Investigators: Graham Hall, Lidija Turkovic, Stephen Stick, Tim Rosenow, Sally McCappin, Alana Harper, Grace Pettigrew
External collaborators: Harm Tiddens (Erasmus University Medical Centre), Peter Sly (University of Queensland), Robert Trengrove (Murdoch University), Conor Murray (Perth Children's Hospital), Sarath Ranganathan (Murdoch Children's Research Institute)

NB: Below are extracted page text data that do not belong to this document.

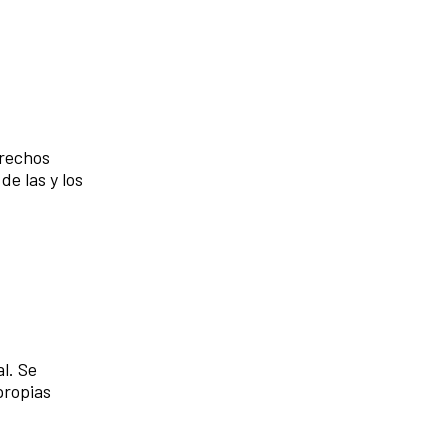
erechos
de las y los
l. Se
propias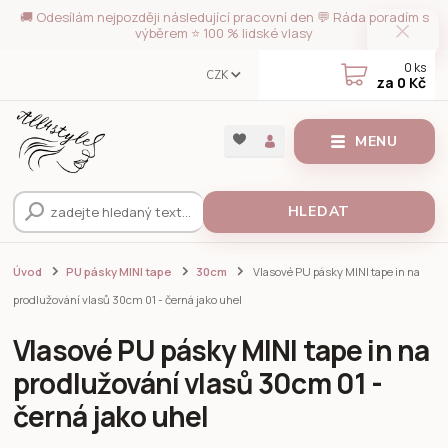
🚚 Odesílám nejpozději následující pracovní den 💬 Ráda poradím s
výběrem ⭐ 100 % lidské vlasy
0
ks
CZK
za
0 Kč
MENU
HLEDAT
Úvod
PU pásky MINI tape
30cm
Vlasové PU pásky MINI tape in na
prodlužování vlasů 30cm 01 - černá jako uhel
Vlasové PU pásky MINI tape in na
prodlužování vlasů 30cm 01 -
černá jako uhel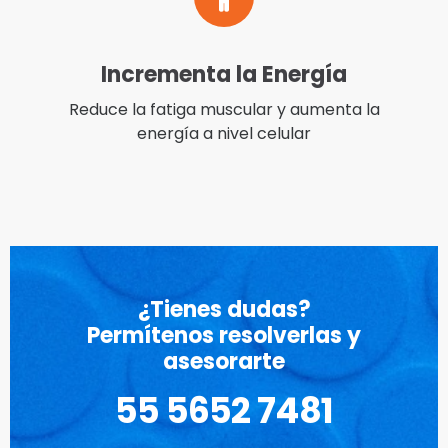
Incrementa la Energía
Reduce la fatiga muscular y aumenta la
energía a nivel celular
¿Tienes dudas?
Permítenos resolverlas y
asesorarte
55 5652 7481‬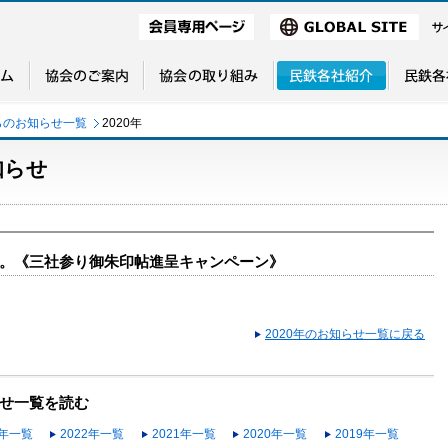
らのお知らせ一覧
2020年
知らせ
。《三社参り御朱印帖進呈キャンペーン》
2020年のお知らせ一覧に戻る
せ一覧を読む
3年一覧
2022年一覧
2021年一覧
2020年一覧
2019年一覧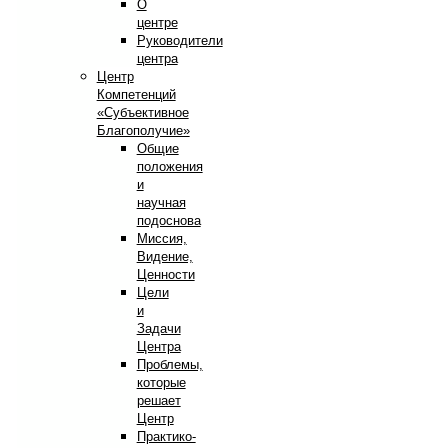
О
центре
Руководители
центра
Центр
Компетенций
«Субъективное
Благополучие»
Общие
положения
и
научная
подоснова
Миссия,
Видение,
Ценности
Цели
и
Задачи
Центра
Проблемы,
которые
решает
Центр
Практико-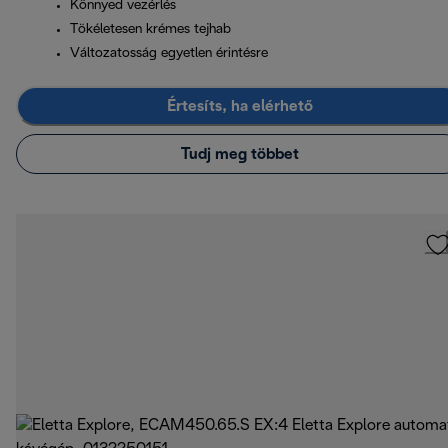
Könnyed vezérlés
Tökéletesen krémes tejhab
Változatosság egyetlen érintésre
Értesíts, ha elérhető
Tudj meg többet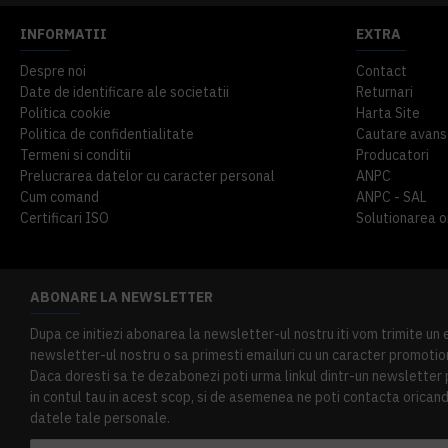
INFORMATII
EXTRA
Despre noi
Contact
Date de identificare ale societatii
Returnari
Politica cookie
Harta Site
Politica de confidentialitate
Cautare avans
Termeni si conditii
Producatori
Prelucrarea datelor cu caracter personal
ANPC
Cum comand
ANPC - SAL
Certificari ISO
Solutionarea onl
ABONARE LA NEWSLETTER
Dupa ce initiezi abonarea la newsletter-ul nostru iti vom trimite un
newsletter-ul nostru o sa primesti emailuri cu un caracter promotion
Daca doresti sa te dezabonezi poti urma linkul dintr-un newsletter pr
in contul tau in acest scop, si de asemenea ne poti contacta oricand 
datele tale personale.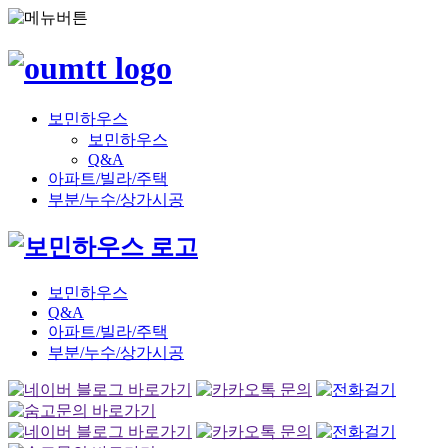
보민하우스
보민하우스
Q&A
아파트/빌라/주택
부분/누수/상가시공
보민하우스
Q&A
아파트/빌라/주택
부분/누수/상가시공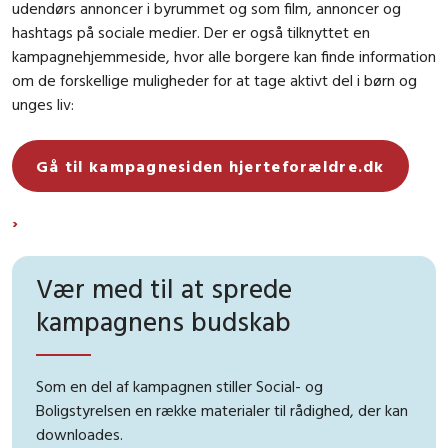
udendørs annoncer i byrummet og som film, annoncer og
hashtags på sociale medier. Der er også tilknyttet en
kampagnehjemmeside, hvor alle borgere kan finde information
om de forskellige muligheder for at tage aktivt del i børn og
unges liv:
Gå til kampagnesiden hjerteforældre.dk
Vær med til at sprede
kampagnens budskab
Som en del af kampagnen stiller Social- og
Boligstyrelsen en række materialer til rådighed, der kan
downloades.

Advances in our understanding of early cystic fibrosis lung disease led by the Australian Early Surveillance Team for Cystic Fibrosis (AREST CF) have also indicated the potential utility of a number of biomarkers for monitoring disease severity. These include measures of lung structure, lung function and airway inflammation. The gold standard measure for structural disease is chest computed tomography (CT). Radiation exposure limits frequent use of CT to monitor disease, however, recent evidence suggests that important aspects of structure and function be accurately determined using magnetic resonance imaging. The lung clearance index is an important functional measure that appears to be a sensitive marker of lung disease in school age children but relationships to structural changes during an exacerbation have not been investigated.
This study aims to
- Evaluate variability of biomarkers on a time-scale representative of clinical care protocols.
- Assess relationships between MRI (structural damage/inflammation), LCI and intrabreath FOT outputs (ΔR & ΔX) (function), and EBC metabolomics (inflammation/lung damage) during an acute clinical deterioration
- Better understand whether an exacerbation is associated with persistent, unresolved lung damage and/or inflammation when clinical stability is achieved.